Further, we found some small differences between the two treatment groups. The group receiving placebo showed a slightly higher proportion of inter-individual stability. Patients receiving the antipsychotic, however, tended to have a larger proportion of error variance. Both findings may be due to the fact that patients differ in their response to their received treatment; patients receiving the placebo tended to exhibit a weaker symptom reduction (their symptoms remain rather inter-individually stable across time), while patients receiving the antipsychotic respond stronger but possibly inter-individually more different to the medication (leading to a higher proportion of unexplained variance). However, the group differences were small, and it remains unclear whether these differences would reach clinical significance.

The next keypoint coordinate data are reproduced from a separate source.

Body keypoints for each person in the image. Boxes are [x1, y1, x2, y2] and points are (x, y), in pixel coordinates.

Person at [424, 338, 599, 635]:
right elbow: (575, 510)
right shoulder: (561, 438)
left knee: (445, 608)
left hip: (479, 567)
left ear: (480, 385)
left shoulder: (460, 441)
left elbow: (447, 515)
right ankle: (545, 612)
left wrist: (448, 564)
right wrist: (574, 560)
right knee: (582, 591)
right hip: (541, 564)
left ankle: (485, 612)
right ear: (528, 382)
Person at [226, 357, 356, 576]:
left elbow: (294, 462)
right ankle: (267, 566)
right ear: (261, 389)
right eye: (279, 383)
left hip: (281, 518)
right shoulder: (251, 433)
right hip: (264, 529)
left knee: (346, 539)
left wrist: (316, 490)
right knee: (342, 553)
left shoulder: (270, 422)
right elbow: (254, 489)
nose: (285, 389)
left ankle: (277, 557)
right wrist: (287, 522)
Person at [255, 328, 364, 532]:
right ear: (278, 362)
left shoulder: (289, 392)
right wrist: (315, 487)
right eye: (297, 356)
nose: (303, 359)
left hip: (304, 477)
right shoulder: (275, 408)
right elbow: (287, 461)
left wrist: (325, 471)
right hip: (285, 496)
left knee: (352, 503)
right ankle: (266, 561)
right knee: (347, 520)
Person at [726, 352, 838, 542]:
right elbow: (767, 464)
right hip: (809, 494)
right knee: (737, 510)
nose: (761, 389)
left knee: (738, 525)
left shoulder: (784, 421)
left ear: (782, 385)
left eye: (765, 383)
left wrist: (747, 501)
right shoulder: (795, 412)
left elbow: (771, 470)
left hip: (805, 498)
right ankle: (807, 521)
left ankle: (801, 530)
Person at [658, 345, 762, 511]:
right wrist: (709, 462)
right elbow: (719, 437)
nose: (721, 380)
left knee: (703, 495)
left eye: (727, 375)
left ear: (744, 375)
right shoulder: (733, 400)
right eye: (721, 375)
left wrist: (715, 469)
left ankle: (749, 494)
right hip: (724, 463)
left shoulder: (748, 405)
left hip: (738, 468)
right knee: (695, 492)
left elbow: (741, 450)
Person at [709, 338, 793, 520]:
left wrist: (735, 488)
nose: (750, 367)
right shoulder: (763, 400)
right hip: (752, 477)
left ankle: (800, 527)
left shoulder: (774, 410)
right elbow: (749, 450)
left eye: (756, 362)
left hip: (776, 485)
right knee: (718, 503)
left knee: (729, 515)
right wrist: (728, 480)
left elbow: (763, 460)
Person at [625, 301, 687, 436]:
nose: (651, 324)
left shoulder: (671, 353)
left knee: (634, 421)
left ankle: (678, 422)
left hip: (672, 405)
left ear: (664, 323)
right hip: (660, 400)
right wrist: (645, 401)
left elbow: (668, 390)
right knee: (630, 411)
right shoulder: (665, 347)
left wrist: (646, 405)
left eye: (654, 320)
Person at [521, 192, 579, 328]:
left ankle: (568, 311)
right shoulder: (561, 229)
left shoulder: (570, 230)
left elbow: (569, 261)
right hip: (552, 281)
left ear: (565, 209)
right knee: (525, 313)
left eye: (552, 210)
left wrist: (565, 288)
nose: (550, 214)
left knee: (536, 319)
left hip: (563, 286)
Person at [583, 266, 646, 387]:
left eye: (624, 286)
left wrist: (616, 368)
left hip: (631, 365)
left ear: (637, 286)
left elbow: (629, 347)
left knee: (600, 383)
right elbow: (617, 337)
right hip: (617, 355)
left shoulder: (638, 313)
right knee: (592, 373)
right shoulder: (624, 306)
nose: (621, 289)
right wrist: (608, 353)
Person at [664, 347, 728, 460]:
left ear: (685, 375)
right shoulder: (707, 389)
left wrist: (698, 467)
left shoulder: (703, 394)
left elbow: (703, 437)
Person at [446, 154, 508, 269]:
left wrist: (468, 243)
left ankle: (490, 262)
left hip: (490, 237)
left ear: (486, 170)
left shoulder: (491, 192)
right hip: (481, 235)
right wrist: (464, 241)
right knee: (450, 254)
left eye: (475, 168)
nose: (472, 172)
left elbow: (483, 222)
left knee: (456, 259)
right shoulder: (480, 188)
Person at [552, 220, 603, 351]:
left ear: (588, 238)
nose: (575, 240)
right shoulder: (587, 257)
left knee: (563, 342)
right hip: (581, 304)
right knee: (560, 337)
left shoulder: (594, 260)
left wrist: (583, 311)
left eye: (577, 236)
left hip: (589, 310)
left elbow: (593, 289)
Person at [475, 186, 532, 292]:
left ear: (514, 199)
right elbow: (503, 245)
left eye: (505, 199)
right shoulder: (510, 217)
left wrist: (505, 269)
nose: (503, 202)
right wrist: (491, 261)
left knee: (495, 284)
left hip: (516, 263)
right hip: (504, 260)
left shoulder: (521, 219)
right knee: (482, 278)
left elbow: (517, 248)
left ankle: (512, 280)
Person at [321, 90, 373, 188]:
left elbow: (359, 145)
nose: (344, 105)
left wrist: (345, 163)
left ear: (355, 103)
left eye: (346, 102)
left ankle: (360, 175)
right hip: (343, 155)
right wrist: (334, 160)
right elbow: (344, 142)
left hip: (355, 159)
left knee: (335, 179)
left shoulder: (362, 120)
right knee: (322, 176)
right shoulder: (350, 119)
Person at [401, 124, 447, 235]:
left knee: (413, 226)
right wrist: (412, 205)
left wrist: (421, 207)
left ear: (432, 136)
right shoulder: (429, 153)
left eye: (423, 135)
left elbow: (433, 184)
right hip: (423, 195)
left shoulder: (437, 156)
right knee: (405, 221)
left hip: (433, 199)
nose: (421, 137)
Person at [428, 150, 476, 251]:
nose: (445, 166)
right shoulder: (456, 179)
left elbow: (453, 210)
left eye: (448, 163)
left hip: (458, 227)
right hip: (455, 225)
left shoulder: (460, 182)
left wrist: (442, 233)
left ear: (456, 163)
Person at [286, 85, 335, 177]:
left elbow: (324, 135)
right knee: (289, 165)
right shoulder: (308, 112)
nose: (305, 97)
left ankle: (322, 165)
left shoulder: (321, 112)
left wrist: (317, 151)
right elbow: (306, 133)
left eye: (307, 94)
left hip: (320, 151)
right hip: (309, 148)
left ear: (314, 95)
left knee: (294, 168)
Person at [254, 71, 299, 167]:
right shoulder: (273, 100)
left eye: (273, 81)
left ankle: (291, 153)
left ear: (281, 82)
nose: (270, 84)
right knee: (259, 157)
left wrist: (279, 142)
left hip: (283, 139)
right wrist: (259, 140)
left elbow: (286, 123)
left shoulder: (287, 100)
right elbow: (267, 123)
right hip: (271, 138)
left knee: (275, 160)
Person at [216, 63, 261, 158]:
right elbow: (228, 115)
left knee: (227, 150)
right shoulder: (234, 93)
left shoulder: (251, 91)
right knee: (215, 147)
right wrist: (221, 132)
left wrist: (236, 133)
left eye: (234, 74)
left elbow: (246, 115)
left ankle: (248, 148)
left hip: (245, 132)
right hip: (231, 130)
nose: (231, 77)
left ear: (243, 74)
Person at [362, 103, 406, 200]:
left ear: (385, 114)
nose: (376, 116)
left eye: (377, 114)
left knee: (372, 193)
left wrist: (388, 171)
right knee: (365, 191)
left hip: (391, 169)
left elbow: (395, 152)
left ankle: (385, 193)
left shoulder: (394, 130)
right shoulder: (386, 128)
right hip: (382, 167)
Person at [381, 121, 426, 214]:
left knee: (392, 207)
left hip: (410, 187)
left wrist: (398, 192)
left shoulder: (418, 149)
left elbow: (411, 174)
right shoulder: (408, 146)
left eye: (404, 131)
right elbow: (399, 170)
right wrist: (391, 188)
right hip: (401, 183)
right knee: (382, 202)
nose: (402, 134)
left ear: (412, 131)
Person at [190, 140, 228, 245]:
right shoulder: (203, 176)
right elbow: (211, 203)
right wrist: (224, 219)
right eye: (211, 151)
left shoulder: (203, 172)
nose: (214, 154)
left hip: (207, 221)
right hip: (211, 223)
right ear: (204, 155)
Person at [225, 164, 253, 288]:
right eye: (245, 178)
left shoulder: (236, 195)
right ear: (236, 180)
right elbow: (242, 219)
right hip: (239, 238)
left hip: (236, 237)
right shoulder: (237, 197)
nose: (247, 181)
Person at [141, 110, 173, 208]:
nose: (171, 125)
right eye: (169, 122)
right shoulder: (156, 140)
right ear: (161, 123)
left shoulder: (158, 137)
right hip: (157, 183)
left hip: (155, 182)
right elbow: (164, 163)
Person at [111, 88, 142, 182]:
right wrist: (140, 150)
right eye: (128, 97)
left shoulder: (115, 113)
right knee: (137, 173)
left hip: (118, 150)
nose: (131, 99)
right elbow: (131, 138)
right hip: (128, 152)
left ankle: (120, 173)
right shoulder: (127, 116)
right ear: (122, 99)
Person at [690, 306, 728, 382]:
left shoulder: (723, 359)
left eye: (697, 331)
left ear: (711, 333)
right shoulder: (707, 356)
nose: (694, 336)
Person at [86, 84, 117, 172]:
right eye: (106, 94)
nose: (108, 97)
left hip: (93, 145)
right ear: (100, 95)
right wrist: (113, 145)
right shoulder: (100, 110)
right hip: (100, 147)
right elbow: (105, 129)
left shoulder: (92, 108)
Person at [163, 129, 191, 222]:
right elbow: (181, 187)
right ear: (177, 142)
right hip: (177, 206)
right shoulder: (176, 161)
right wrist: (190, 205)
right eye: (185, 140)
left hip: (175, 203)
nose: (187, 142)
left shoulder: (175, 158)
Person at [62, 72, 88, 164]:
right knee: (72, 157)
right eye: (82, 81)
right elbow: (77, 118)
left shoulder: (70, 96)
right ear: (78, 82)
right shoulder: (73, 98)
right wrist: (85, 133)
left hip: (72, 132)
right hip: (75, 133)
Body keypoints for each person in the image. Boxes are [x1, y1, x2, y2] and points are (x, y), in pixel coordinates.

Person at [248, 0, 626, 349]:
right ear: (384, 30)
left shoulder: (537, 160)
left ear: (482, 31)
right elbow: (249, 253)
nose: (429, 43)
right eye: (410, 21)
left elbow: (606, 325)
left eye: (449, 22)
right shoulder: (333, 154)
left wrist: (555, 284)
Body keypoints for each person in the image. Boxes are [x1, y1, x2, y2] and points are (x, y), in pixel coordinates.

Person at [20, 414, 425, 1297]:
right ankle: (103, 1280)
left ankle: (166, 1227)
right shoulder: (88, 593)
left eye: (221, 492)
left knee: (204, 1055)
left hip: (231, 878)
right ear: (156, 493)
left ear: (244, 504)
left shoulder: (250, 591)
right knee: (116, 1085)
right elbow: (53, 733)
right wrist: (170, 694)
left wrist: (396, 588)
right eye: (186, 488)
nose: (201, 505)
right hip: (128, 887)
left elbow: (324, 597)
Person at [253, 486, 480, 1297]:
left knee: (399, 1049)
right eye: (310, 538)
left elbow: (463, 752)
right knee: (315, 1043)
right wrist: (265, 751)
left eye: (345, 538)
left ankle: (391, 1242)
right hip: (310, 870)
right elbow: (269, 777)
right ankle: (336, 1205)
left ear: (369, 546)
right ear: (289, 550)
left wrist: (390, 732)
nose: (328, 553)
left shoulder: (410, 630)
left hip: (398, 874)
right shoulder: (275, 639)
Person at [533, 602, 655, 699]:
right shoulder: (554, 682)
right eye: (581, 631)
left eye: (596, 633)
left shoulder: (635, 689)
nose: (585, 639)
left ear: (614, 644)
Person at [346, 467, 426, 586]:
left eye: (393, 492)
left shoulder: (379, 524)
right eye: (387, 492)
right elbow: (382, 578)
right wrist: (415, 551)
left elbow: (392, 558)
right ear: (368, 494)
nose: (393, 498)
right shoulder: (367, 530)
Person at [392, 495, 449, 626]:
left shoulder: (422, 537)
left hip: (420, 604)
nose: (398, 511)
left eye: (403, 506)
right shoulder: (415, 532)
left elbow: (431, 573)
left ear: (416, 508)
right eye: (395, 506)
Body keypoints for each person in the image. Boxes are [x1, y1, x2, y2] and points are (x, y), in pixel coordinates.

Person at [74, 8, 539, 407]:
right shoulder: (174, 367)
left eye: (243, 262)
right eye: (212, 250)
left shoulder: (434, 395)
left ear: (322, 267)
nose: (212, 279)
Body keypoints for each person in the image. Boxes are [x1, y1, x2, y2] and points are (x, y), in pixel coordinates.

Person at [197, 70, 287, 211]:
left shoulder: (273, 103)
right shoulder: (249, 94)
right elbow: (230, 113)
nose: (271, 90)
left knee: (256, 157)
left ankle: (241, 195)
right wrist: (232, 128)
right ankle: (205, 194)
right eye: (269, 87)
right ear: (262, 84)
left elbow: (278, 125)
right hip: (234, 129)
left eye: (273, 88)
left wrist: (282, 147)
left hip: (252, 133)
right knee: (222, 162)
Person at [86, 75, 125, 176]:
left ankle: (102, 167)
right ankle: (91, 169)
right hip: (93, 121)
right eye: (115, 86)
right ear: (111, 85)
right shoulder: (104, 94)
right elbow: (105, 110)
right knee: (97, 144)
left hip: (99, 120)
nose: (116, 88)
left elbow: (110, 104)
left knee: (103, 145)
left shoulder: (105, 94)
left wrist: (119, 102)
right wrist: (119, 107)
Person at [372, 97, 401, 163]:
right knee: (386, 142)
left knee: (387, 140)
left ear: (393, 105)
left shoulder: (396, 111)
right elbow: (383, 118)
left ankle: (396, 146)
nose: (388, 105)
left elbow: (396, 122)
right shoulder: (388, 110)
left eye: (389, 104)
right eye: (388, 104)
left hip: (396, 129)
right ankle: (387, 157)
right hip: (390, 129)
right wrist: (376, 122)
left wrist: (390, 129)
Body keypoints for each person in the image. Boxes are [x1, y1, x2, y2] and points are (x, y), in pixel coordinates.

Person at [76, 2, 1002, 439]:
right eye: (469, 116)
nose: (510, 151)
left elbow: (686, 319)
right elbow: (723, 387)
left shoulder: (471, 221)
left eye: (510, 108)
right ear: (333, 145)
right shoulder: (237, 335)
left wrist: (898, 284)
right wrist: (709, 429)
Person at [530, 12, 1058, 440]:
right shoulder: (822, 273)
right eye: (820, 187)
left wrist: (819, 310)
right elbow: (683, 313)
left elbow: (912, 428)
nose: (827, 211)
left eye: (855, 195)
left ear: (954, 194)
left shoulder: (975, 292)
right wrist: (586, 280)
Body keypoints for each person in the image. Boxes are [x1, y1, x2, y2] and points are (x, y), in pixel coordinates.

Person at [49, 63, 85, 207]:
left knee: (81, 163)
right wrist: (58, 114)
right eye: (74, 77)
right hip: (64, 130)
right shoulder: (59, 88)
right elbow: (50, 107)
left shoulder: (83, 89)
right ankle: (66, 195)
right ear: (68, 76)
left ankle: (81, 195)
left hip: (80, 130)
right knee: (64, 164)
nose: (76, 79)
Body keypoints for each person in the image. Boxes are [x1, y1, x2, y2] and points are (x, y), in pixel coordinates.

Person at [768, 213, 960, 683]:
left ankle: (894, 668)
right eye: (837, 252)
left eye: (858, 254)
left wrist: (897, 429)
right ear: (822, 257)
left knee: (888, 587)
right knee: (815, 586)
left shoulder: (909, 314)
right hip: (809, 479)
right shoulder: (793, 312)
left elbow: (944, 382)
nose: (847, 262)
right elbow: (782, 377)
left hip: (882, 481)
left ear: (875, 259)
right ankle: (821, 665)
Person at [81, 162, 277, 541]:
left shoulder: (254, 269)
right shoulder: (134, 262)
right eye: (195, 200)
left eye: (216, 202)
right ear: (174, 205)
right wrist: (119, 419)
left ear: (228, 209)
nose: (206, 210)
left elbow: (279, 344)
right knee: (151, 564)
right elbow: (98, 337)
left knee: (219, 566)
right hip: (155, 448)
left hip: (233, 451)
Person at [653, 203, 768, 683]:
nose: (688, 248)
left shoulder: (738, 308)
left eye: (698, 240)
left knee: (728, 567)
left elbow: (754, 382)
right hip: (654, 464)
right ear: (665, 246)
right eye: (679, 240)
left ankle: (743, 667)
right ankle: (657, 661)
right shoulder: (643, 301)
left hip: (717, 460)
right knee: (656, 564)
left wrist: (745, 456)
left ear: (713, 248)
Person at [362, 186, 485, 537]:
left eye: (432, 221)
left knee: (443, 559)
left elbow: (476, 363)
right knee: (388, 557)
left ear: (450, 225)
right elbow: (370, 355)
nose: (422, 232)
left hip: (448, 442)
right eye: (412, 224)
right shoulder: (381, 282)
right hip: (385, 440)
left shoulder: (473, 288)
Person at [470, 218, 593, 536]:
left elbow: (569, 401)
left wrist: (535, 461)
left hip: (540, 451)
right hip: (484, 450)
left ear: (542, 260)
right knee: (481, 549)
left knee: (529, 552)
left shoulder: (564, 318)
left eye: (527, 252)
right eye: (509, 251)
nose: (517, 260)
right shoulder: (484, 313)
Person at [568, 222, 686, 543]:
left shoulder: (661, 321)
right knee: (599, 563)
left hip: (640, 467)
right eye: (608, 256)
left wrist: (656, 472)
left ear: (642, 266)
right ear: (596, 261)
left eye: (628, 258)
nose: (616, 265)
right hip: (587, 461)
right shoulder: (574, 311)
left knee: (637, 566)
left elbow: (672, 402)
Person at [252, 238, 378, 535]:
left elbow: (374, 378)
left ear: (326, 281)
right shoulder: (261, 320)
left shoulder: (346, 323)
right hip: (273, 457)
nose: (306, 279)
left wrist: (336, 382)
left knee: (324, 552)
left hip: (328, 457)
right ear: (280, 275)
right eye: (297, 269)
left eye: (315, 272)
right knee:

Finally, the trait components in our study exhibited the lowest values at the beginning, then rising to the maximum value before decreasing again. Changes of the state components behaved in an opposite pattern (U-shape). This bent at weeks 3–4 could be ascribed to the study setting as patients who all have been treated in an in-patient setting at first were allowed to leave the hospital after 3 or 4 weeks, leading to higher differing treatment settings and a, therefore, stronger varying symptom development. However, this remains as the only one potential explanation for this finding, which should be further explored in future research.

One of the main limitations of the analysis is that the data are from four phase II/III clinical trials which all had a rigorous inclusion criterion such as having a score between 80 and 120 on the PANSS, including a score of at least 4 on more than 2 of the PANSS positive symptom items. Therefore, the total variance in PANSS scores is somewhat restricted compared to what could be seen in a real-world clinical practice. Second, it cannot be ruled out that certain psychiatric comorbidities (like personality or affective disorders) or the effects of concomitant medications (like drugs alleviating agitation, or hostility) may have systematically influenced the changes in symptom scores. In addition, the timeframe of the studies was short, which again limits the unfolding of whether a symptom dimension is rather a trait or a state. This makes any conclusion about long-term variability of symptoms impossible, as state aspects of some symptoms might have only become apparent after the 6 weeks long period. Future research should, therefore, include a longer observation period. Finally, those who have dropped out from the trials were excluded from the analysis, which might bias the results in the direction of underestimating the trait components.

In summary, the present analysis sheds light on the notion that symptoms of schizophrenia appear to be rather inter-individually stable than state-like in patients suffering from an acute phase of schizophrenia. This observation was found in both—patients who received antipsychotic medication and patients who did not.